Choć plakaty informowały, że 20 października odbędzie się "Koncert Papieski" prowadzony przez zespół EPA, w rzeczywistości spotkanie nie miało nic wspólnego z koncertem, a jedynym jego objawem były tańczące przed ołtarzem kilkuletnie dzieci. Owszem, zespół Ewangelizacyjny Projekt Artystyczny przyjechał, ale – zamiast wyjść na scenę – niemal schował się za filarami, a w centrum kościoła garnizonowego stanął Jezus w Najświętszym Sakramencie. Pomysł okazał się strzałem w dziesiątkę.
I mimo że w skład projektu wchodzą wyśmienici muzycy, twierdzą, że nie oni są tu najważniejsi. – Celem zespołu jest stworzenie takiej atmosfery, by publiczność miała możliwość spotkania się z Bogiem, ale nie takim przeintelektualizowanym, lecz z Bogiem żywym – mówi ks. Marcin Moks, członek zespołu. – Wiemy, że nasze talenty dostaliśmy od Boga i chcemy przez nie oddawać Jemu chwałę. Człowiek właśnie do tego jest powołany – do wielbienia Boga. Na wieczorach chwały, które prowadzimy, staramy się nie zasłaniać sobą Jezusa.
Dlatego przez niemal dwie godziny zebrani adorowali Najświętszy Sakrament, słuchając słów Jana Pawła II i utworów zespołu EPA. Czy efekt został osiągnięty? – Było... Bosko! – opowiada z zachwytem Małgorzata Tryzno, która wraz z mężem przyjechała z Sulejówka, by wysłuchać koncertu. – Zupełnie nie spodziewałam się takiego obrotu sprawy. Nie pamiętam już, kiedy byłam tak długo na adoracji, więc pomysł wydaje mi się tym bardziej trafiony. Walory artystyczne zespołu, wspólna modlitwa, klimat uwielbienia i wyciszenia, spacer Jezusa Eucharystycznego wśród modlących się – rewelacja! – opowiada.

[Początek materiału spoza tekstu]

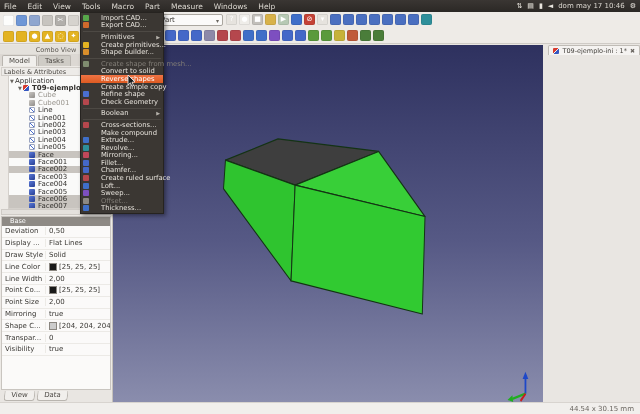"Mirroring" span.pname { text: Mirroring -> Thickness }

Jej mąż, muzyk z wykształcenia, dodaje, że "na rynku muzycznym jest tyle chłamu opakowanego w piękne pudełka, a tu wystąpił wspaniały, profesjonalny zespół". – Niesamowite brzmienie, piękne wokale, bogactwo instrumentów, jestem pod wrażeniem – mówi Janusz Tryzno. Chyba tego samego zdania była reszta zebranych, gdyż na koniec muzycy nagrodzeni zostali oklaskami na stojąco, a płyty, które można było kupić po modlitwie, rozeszły się jak świeże bułeczki.